-- BEGIN --

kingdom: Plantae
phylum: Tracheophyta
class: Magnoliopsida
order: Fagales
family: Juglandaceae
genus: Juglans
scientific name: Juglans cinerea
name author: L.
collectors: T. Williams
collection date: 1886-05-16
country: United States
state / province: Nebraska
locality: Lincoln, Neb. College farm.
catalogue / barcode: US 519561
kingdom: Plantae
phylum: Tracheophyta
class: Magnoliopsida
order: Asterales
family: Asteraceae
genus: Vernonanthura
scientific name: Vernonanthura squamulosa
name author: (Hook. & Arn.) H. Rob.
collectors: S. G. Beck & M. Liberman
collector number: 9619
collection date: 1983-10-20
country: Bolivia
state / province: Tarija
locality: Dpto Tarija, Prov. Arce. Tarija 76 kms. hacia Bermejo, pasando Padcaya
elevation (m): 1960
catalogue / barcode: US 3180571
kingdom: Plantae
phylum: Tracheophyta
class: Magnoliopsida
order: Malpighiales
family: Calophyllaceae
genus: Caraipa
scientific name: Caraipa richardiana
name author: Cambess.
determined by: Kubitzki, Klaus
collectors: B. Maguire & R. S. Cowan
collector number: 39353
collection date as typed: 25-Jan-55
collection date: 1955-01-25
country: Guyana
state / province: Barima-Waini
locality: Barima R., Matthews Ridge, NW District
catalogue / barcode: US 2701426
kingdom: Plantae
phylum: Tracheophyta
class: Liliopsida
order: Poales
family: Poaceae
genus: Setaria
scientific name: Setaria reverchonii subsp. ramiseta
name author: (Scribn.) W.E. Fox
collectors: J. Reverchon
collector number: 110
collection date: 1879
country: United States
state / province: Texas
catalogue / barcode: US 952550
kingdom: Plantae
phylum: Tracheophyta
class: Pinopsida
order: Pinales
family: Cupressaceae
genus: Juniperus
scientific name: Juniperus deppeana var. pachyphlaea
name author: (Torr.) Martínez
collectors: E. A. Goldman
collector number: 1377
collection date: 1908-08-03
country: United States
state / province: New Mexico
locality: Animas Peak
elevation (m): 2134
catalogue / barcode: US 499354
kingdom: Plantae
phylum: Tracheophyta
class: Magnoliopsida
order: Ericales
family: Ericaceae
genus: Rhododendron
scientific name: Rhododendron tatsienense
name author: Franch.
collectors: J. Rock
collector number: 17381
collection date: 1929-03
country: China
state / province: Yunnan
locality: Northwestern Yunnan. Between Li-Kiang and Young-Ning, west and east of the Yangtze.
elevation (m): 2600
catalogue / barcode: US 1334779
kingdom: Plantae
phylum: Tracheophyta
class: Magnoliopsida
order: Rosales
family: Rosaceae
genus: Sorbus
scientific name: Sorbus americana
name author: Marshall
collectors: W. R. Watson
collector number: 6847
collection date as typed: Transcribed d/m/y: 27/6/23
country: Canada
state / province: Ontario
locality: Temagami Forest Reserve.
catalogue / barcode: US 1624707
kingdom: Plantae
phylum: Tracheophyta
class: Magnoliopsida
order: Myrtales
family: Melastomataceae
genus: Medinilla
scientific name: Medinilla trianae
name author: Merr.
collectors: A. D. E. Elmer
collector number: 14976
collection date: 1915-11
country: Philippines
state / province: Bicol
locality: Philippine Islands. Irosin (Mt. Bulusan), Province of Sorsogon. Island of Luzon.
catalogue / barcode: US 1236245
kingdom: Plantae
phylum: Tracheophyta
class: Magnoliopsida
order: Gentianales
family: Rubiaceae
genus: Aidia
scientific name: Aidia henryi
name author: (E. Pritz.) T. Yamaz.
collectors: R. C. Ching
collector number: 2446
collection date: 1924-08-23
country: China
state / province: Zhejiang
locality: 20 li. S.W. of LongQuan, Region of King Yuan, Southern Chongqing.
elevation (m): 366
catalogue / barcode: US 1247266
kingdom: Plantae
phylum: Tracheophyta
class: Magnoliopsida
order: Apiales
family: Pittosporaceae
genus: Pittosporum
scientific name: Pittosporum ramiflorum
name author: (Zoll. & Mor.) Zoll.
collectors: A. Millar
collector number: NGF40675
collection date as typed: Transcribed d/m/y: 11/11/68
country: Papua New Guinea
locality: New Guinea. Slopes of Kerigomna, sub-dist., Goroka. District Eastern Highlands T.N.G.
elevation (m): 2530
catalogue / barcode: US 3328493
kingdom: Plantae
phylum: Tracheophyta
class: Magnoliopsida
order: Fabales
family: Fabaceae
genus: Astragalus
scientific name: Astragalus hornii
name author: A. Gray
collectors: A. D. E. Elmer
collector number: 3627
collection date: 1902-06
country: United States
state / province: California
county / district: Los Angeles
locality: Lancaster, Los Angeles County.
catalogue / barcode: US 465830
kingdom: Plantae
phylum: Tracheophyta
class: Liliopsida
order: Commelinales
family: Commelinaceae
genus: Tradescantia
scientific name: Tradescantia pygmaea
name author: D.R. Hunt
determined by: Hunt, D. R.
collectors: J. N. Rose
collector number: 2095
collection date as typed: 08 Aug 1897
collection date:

-- END --

■ Goal ■
Set out every line of the entries above as a numbered list, leaving out blank lines.

■ Output of the exercise ■
1. kingdom: Plantae
2. phylum: Tracheophyta
3. class: Magnoliopsida
4. order: Fagales
5. family: Juglandaceae
6. genus: Juglans
7. scientific name: Juglans cinerea
8. name author: L.
9. collectors: T. Williams
10. collection date: 1886-05-16
11. country: United States
12. state / province: Nebraska
13. locality: Lincoln, Neb. College farm.
14. catalogue / barcode: US 519561
15. kingdom: Plantae
16. phylum: Tracheophyta
17. class: Magnoliopsida
18. order: Asterales
19. family: Asteraceae
20. genus: Vernonanthura
21. scientific name: Vernonanthura squamulosa
22. name author: (Hook. & Arn.) H. Rob.
23. collectors: S. G. Beck & M. Liberman
24. collector number: 9619
25. collection date: 1983-10-20
26. country: Bolivia
27. state / province: Tarija
28. locality: Dpto Tarija, Prov. Arce. Tarija 76 kms. hacia Bermejo, pasando Padcaya
29. elevation (m): 1960
30. catalogue / barcode: US 3180571
31. kingdom: Plantae
32. phylum: Tracheophyta
33. class: Magnoliopsida
34. order: Malpighiales
35. family: Calophyllaceae
36. genus: Caraipa
37. scientific name: Caraipa richardiana
38. name author: Cambess.
39. determined by: Kubitzki, Klaus
40. collectors: B. Maguire & R. S. Cowan
41. collector number: 39353
42. collection date as typed: 25-Jan-55
43. collection date: 1955-01-25
44. country: Guyana
45. state / province: Barima-Waini
46. locality: Barima R., Matthews Ridge, NW District
47. catalogue / barcode: US 2701426
48. kingdom: Plantae
49. phylum: Tracheophyta
50. class: Liliopsida
51. order: Poales
52. family: Poaceae
53. genus: Setaria
54. scientific name: Setaria reverchonii subsp. ramiseta
55. name author: (Scribn.) W.E. Fox
56. collectors: J. Reverchon
57. collector number: 110
58. collection date: 1879
59. country: United States
60. state / province: Texas
61. catalogue / barcode: US 952550
62. kingdom: Plantae
63. phylum: Tracheophyta
64. class: Pinopsida
65. order: Pinales
66. family: Cupressaceae
67. genus: Juniperus
68. scientific name: Juniperus deppeana var. pachyphlaea
69. name author: (Torr.) Martínez
70. collectors: E. A. Goldman
71. collector number: 1377
72. collection date: 1908-08-03
73. country: United States
74. state / province: New Mexico
75. locality: Animas Peak
76. elevation (m): 2134
77. catalogue / barcode: US 499354
78. kingdom: Plantae
79. phylum: Tracheophyta
80. class: Magnoliopsida
81. order: Ericales
82. family: Ericaceae
83. genus: Rhododendron
84. scientific name: Rhododendron tatsienense
85. name author: Franch.
86. collectors: J. Rock
87. collector number: 17381
88. collection date: 1929-03
89. country: China
90. state / province: Yunnan
91. locality: Northwestern Yunnan. Between Li-Kiang and Young-Ning, west and east of the Yangtze.
92. elevation (m): 2600
93. catalogue / barcode: US 1334779
94. kingdom: Plantae
95. phylum: Tracheophyta
96. class: Magnoliopsida
97. order: Rosales
98. family: Rosaceae
99. genus: Sorbus
100. scientific name: Sorbus americana
101. name author: Marshall
102. collectors: W. R. Watson
103. collector number: 6847
104. collection date as typed: Transcribed d/m/y: 27/6/23
105. country: Canada
106. state / province: Ontario
107. locality: Temagami Forest Reserve.
108. catalogue / barcode: US 1624707
109. kingdom: Plantae
110. phylum: Tracheophyta
111. class: Magnoliopsida
112. order: Myrtales
113. family: Melastomataceae
114. genus: Medinilla
115. scientific name: Medinilla trianae
116. name author: Merr.
117. collectors: A. D. E. Elmer
118. collector number: 14976
119. collection date: 1915-11
120. country: Philippines
121. state / province: Bicol
122. locality: Philippine Islands. Irosin (Mt. Bulusan), Province of Sorsogon. Island of Luzon.
123. catalogue / barcode: US 1236245
124. kingdom: Plantae
125. phylum: Tracheophyta
126. class: Magnoliopsida
127. order: Gentianales
128. family: Rubiaceae
129. genus: Aidia
130. scientific name: Aidia henryi
131. name author: (E. Pritz.) T. Yamaz.
132. collectors: R. C. Ching
133. collector number: 2446
134. collection date: 1924-08-23
135. country: China
136. state / province: Zhejiang
137. locality: 20 li. S.W. of LongQuan, Region of King Yuan, Southern Chongqing.
138. elevation (m): 366
139. catalogue / barcode: US 1247266
140. kingdom: Plantae
141. phylum: Tracheophyta
142. class: Magnoliopsida
143. order: Apiales
144. family: Pittosporaceae
145. genus: Pittosporum
146. scientific name: Pittosporum ramiflorum
147. name author: (Zoll. & Mor.) Zoll.
148. collectors: A. Millar
149. collector number: NGF40675
150. collection date as typed: Transcribed d/m/y: 11/11/68
151. country: Papua New Guinea
152. locality: New Guinea. Slopes of Kerigomna, sub-dist., Goroka. District Eastern Highlands T.N.G.
153. elevation (m): 2530
154. catalogue / barcode: US 3328493
155. kingdom: Plantae
156. phylum: Tracheophyta
157. class: Magnoliopsida
158. order: Fabales
159. family: Fabaceae
160. genus: Astragalus
161. scientific name: Astragalus hornii
162. name author: A. Gray
163. collectors: A. D. E. Elmer
164. collector number: 3627
165. collection date: 1902-06
166. country: United States
167. state / province: California
168. county / district: Los Angeles
169. locality: Lancaster, Los Angeles County.
170. catalogue / barcode: US 465830
171. kingdom: Plantae
172. phylum: Tracheophyta
173. class: Liliopsida
174. order: Commelinales
175. family: Commelinaceae
176. genus: Tradescantia
177. scientific name: Tradescantia pygmaea
178. name author: D.R. Hunt
179. determined by: Hunt, D. R.
180. collectors: J. N. Rose
181. collector number: 2095
182. collection date as typed: 08 Aug 1897
183. collection date:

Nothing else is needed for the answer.